Resource Sizing for Flex Gateway
Before getting started with Flex Gateway, analyze and choose your configuration to obtain the best performance and auto-scaling rate.
When assigning resources for a replica node, consider:
-
Number of APIs
-
Amount of memory the node needs
-
Processing power for the node
-
Number of policies in each API
-
Amount of traffic each node handles
-
Amount of time the node takes to answer the request (latency)
-
Type of traffic the node handles, and within the traffic:
-
The number of requests per second (RPS) the node handles
-
Size of each request (bytes)
-
Resources
The following table describes the resources you must allocate to your replica node according to your environment:
Node Size | CPU | RAM |
---|---|---|
Small |
1-2 cores |
2-4 GB |
Medium |
2-4 cores |
4-8 GB |
Large |
8-16 cores |
16-32 GB |
For IBM Power10 deployments, allocate 5-16 CPU cores for a "Large" node. |
Nodes belonging to a cluster must be of the same size. |
Cluster Size
The following table describes appropriate node and cluster sizes:
Node Size | Number of APIs | Number of Policies | Expected Latency | Expected Throughput | Target Environment |
---|---|---|---|---|---|
Small |
< 100 |
4 |
< 30 ms |
< 500 RPS |
Dev/test cluster |
Medium |
< 500 |
4 |
< 20 ms |
< 2500 RPS |
Production cluster |
Large |
> 500 |
4 |
< 10 ms |
< 10000 RPS |
Mission-critical clusters |
These sizing figures are per node. API configurations replicate to all nodes in the cluster. For example, for 10 APIs deployed each with three policies, the 10 APIs and their policies are deployed to each node in the cluster.
The traffic is distributed across all nodes in the cluster. A small cluster node supports up to 500 RPS, but if the cluster has two nodes then the total traffic that the cluster allows is 1000 RPS (500 RPS for each node). Exceeding the recommended traffic per node eventually causes increased CPU usage. To avoid this issue, you must increase the size of all nodes in the cluster or scale horizontally.
High CPU usage can lead to increased latency. In such a case, proceed with horizontal scaling or increase the node size.
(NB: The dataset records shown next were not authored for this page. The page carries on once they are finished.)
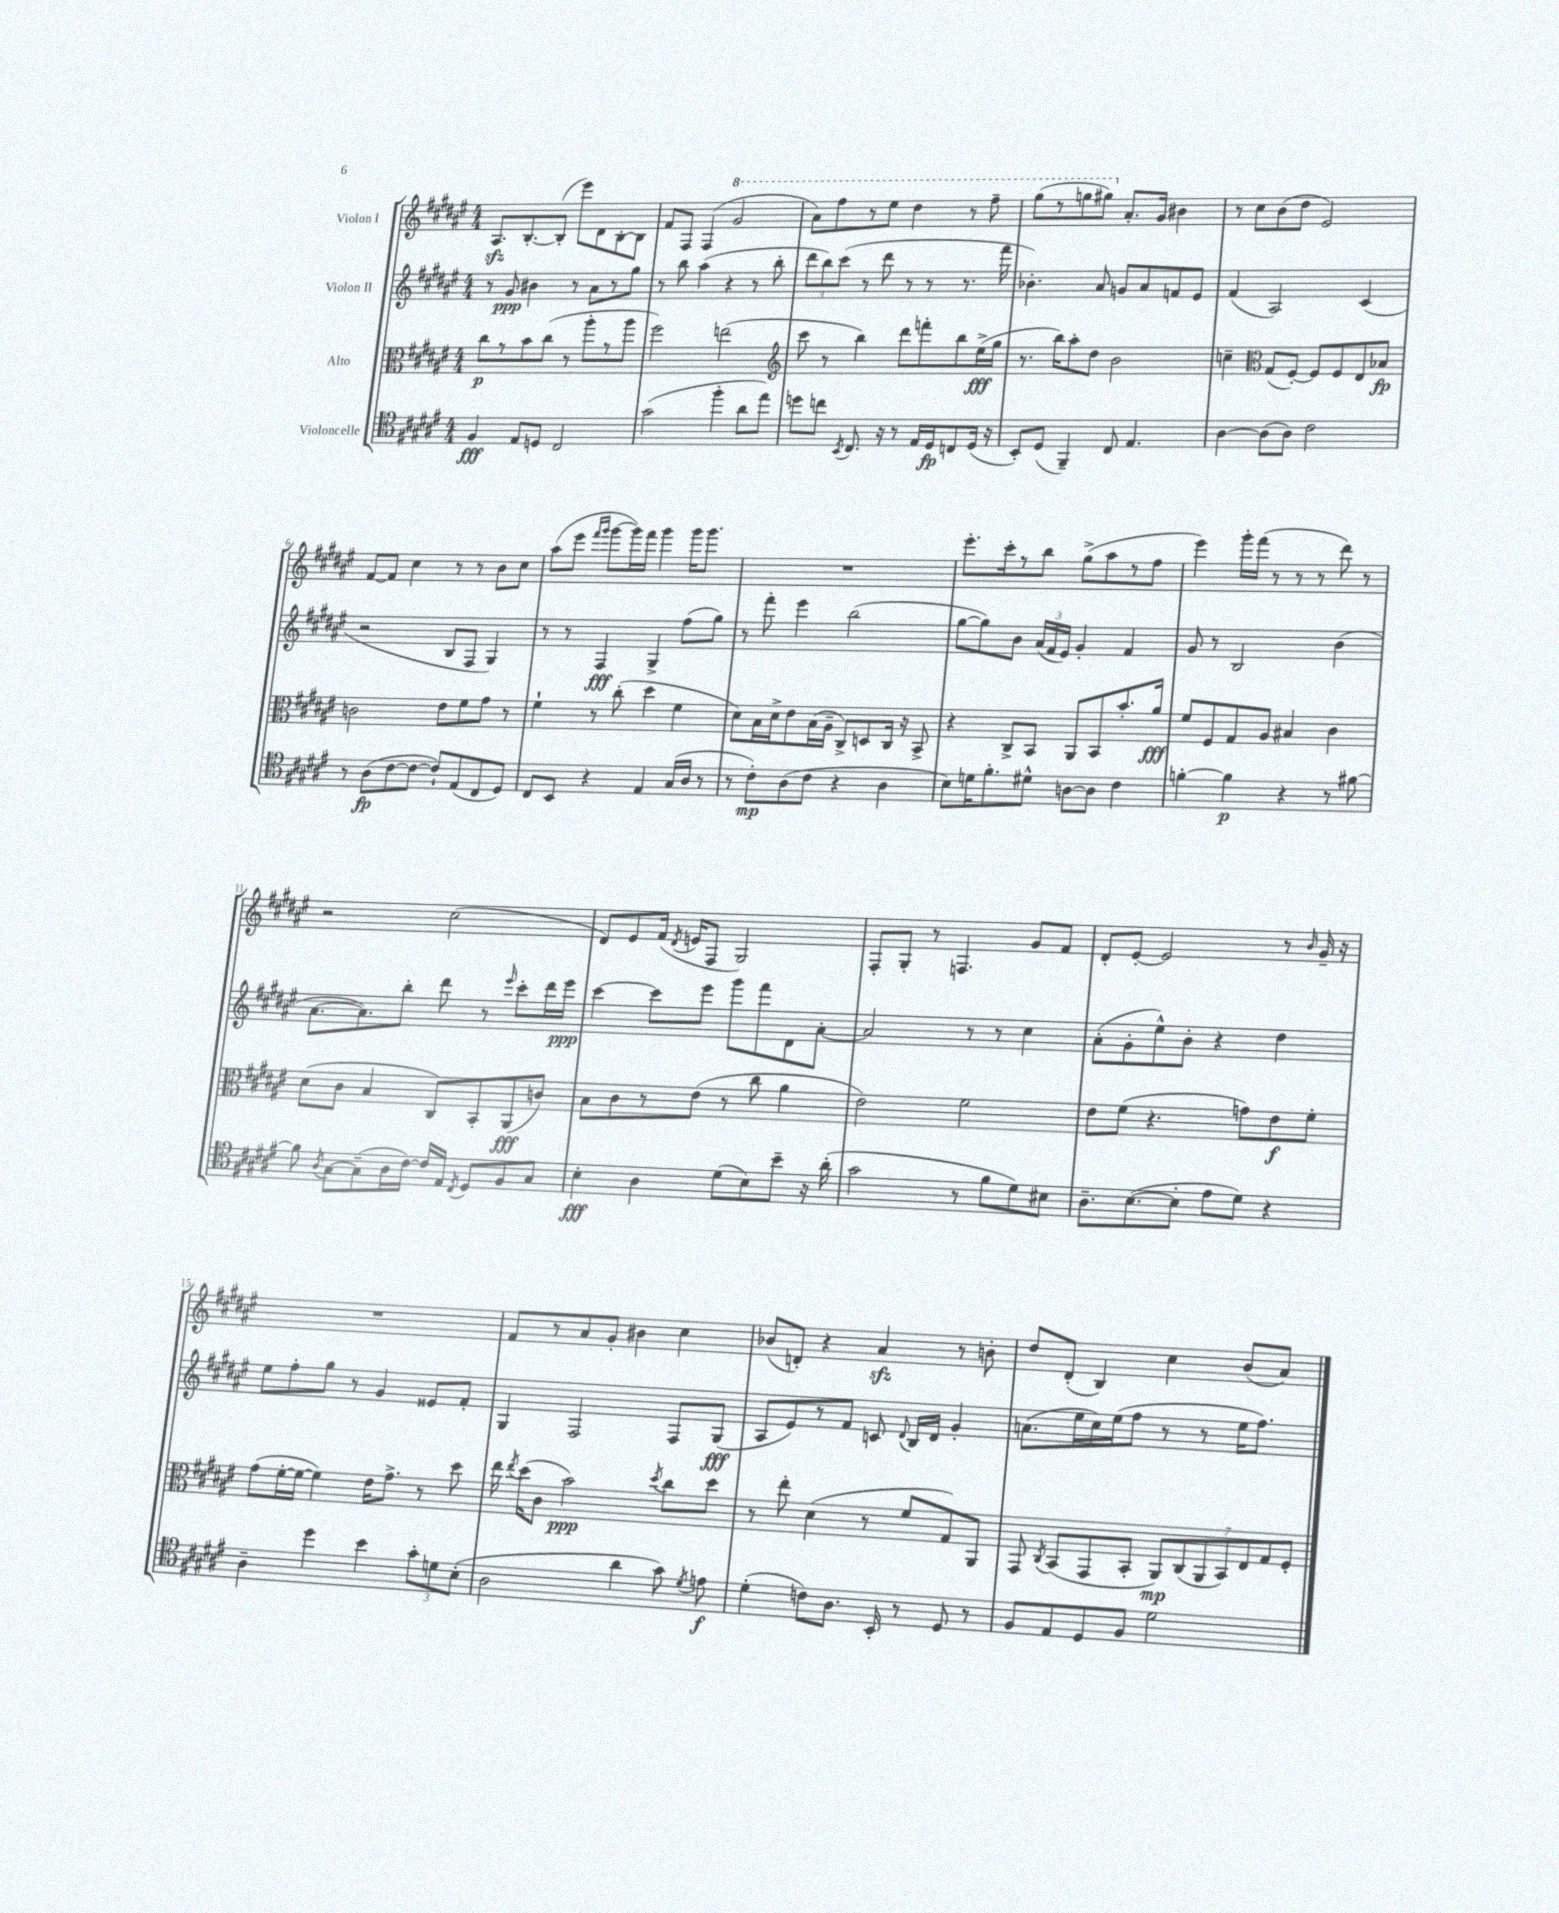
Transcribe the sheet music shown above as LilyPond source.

<<
\new StaffGroup <<
\new Staff = "s0" \with { instrumentName = "Violon I" } {
    \clef treble \key fis \major \numericTimeSignature \time 4/4
    \autoBeamOff ais8.[\sfz b8.~-. b8]-.( eis'''8[) dis'8 b8~-. b8] |
    fis'8[ fis8] fis4( \ottava #1 gis''2 |
    ais''8[) fis'''8 r8 eis'''8] dis'''4 r8 fis'''8-- |
    gis'''8[( r8 g'''8 gis'''8]) \ottava #0 ais'8.[-. gis'16] bis'4 |
    r8 cis''8[ b'8( dis''8] eis'2) |
    fis'8[~ fis'8] cis''4 r8 r8 b'8[ cis''8] |
    ais''8[( eis'''8] \grace { fis'''16[ gis'''16] } gis'''8[~ gis'''16) fis'''16] gis'''4 gis'''16[ gis'''8.] |
    R1 |
    eis'''8.[-. cis'''16-. r8 b''8] gis''8[->( ais''8 r8 fis''8] |
    eis'''4) gis'''16[-. fis'''16]( r8 r8 r8 dis'''8) r8 |
    r2 cis''2( |
    dis'8[) eis'8 fis'16]( \acciaccatura { dis'8 } e'16[ fis8] gis2) |
    fis8[-. gis8]-. r8 f4. gis'8[ fis'8] |
    dis'8[-. eis'8]~-. eis'2 r8 \grace { b'16 } gis'16-- r16 |
    R1 |
    fis'8[ r8 ais'8 gis'8]-. bis'4 cis''4 |
    bes'8[( d'8]-.) r4 ais'4\sfz r8 b'8-. |
    dis''8[ dis'8]-.( b4) cis''4 b'8[( ais'8]) \bar "|." |
}
\new Staff = "s1" \with { instrumentName = "Violon II" } {
    \clef treble \key fis \major \numericTimeSignature \time 4/4
    \autoBeamOff r8 gis'8\ppp bis'4 r8 ais'8[ r8 gis''8] |
    r8 b''8 ais''4( r4 r8 b''8-. |
    \tuplet 3/2 { dis'''8[ b''8) cis'''8]( } r8 dis'''8 r8 r8 r8. fis'''16 |
    bes'4.-.) ais'8 g'8[ ais'8 f'8 eis'8] |
    fis'4( ais2) cis'4( |
    r2 b8[ fis8] gis4) |
    r8 r8 fis4\fff gis4-> fis''8[( gis''8]) |
    r8 fis'''8-. eis'''4 b''2( |
    gis''8[~ gis''8) b'8] \tuplet 3/2 { ais'16[( fis'16 eis'16]) } gis'4-. fis'4 |
    gis'8 r8 b2 b'4( |
    ais'8.[~ ais'8.) b''8]-. dis'''8 r8 \grace { eis'''16 } cis'''8[-. dis'''16 eis'''16]\ppp |
    cis'''4~ cis'''8[ eis'''8] gis'''8[ fis'''8 dis'8 ais'8]~-. |
    ais'2 r8 r8 cis''4 |
    ais'8[-.( gis'8-. eis''8-^) b'8]-. r4 dis''4 |
    eis''8[ fis''8-. gis''8] r8 gis'4 eisis'8[ fis'8]-. |
    gis4 fis2 fis8[ gis8]\fff( |
    ais8[ eis'8) r8 fis'8] c'8 \appoggiatura { dis'8 } b16[ dis'16] gis'4-. |
    a'8.[( eis''16 cis''16) eis''16( fis''8] r8 r8 eis''16[ fis''8.]) \bar "|." |
}
\new Staff = "s2" \with { instrumentName = "Alto" } {
    \clef alto \key fis \major \numericTimeSignature \time 4/4
    \autoBeamOff cis''8[\p r8 b'8 cis''8]( r8 ais''8[-. r8 ais''8] |
    fis''2) e''2( |
    \clef treble cis'''8 r8 b''4) dis'''8[ f'''8-. b''8 eis''16->\fff( gis''16] |
    r8. b''16[) ais''8-. dis''8] b'2 |
    c''4-- \clef alto gis8[( fis8]~-.) fis8[ fis8 eis8 bes8]\fp |
    c'2 eis'8[ fis'8 gis'8] r8 |
    fis'4-! r8 cis''8-.( dis''4 fis'4 |
    dis'8[) b16 dis'16-> eis'8 b16( ais16]-- cis8[->) d8 cis16] r16 b,8-> |
    r4 cis8[-> b,8] ais,8[ b,8 b'8.-. ais'16]\fff |
    fis'8[ fis8 gis8 ais8] bis4 cis'4 |
    dis'8[( cis'8] b4 cis8[) b,8-. ais,8\fff( c'8]) |
    b8[ cis'8 r8 eis'8]( r8 cis''8 ais'4 |
    eis'2) fis'2 |
    eis'8[ fis'8]( r4. g'8[) eis'8\f fis'8]-. |
    gis'8[( fis'16~-. fis'16]~ fis'4) eis'16[ gis'8.]-> r8 dis''8 |
    eis''16 \acciaccatura { eis''8 } dis''16[( cis'8] b'2\ppp) \acciaccatura { dis''8 } cis''8[ dis''8] |
    r8 eis''8-. dis'4( r8 fis'8[ gis8) ais,8] |
    gis,8 \acciaccatura { cis8 } b,8[( gis,8 b,8]-. \tuplet 7/4 { ais,8[\mp) cis8( ais,8 b,8) eis8 gis8 fis8]-. } \bar "|." |
}
\new Staff = "s3" \with { instrumentName = "Violoncelle" } {
    \clef tenor \key fis \major \numericTimeSignature \time 4/4
    \autoBeamOff fis4\fff eis8[ d8] cis2 |
    gis'2( fis''4-. ais'8[ eis''8]) |
    d''8[ c''8] \acciaccatura { b,8 } cis8. r16 r8 eis16[ dis16\fp c8 dis16]( r16 |
    b,8[-.) dis8]( fis,4--) cis8 eis4. |
    ais4~ ais8[( ais8]) cis'2 |
    r8 ais8[\fp( cis'8~ cis'8]~ cis'8[-!) eis8( cis8 dis8]) |
    cis8[ b,8] r4 eis4 gis16[( ais16] r8 |
    r8 cis'8[-.\mp) ais8( cis'8] r4 ais4 |
    b8[) d'16 fis'8.-. dis'8]-^ a8[~ a8] cis'4 |
    f'4~-. f'4\p r4 r8 fis'8~ |
    fis'8 \acciaccatura { ais8 } gis8[~ gis8--( ais16 cis'16]~) cis'16[ eis16] \acciaccatura { cis8 } dis8[ fis8 gis8] |
    b4-.\fff ais4 dis'8[( b8) b'8]-- r16 ais'16-.( |
    gis'2 r8 fis'8[ dis'8) bis8] |
    ais8.[-- b8.~( b8]-. eis'8[ dis'8]) r4 |
    ais4-- dis''4 b'4 \tuplet 3/2 { gis'8[-. d'8 b8]-.( } |
    ais2 ais'4 gis'8) \acciaccatura { dis'8 } e'8\f |
    dis'4-.( c'8[) ais8.] b,16-. r8 dis8 r8 |
    fis8[ eis8 dis8 fis8] dis'2 \bar "|." |
}
>>
>>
High memory consumption can lead to out-of-memory errors. To solve this issue, increase the memory allocation or the node size. Horizontal scaling might not help solve issues in this situation. You must increase memory first, and scale horizontally later.
These guidelines are for a cluster with an average request size of 1 KB and four policies implemented. Adjust your parameters depending on your use case.
The most commonly used out-of-the-box policies are:
-
Message logging
-
Rate limiting
-
JWT validation
-
Header injection
Using TLS affects the response time and the process consumption.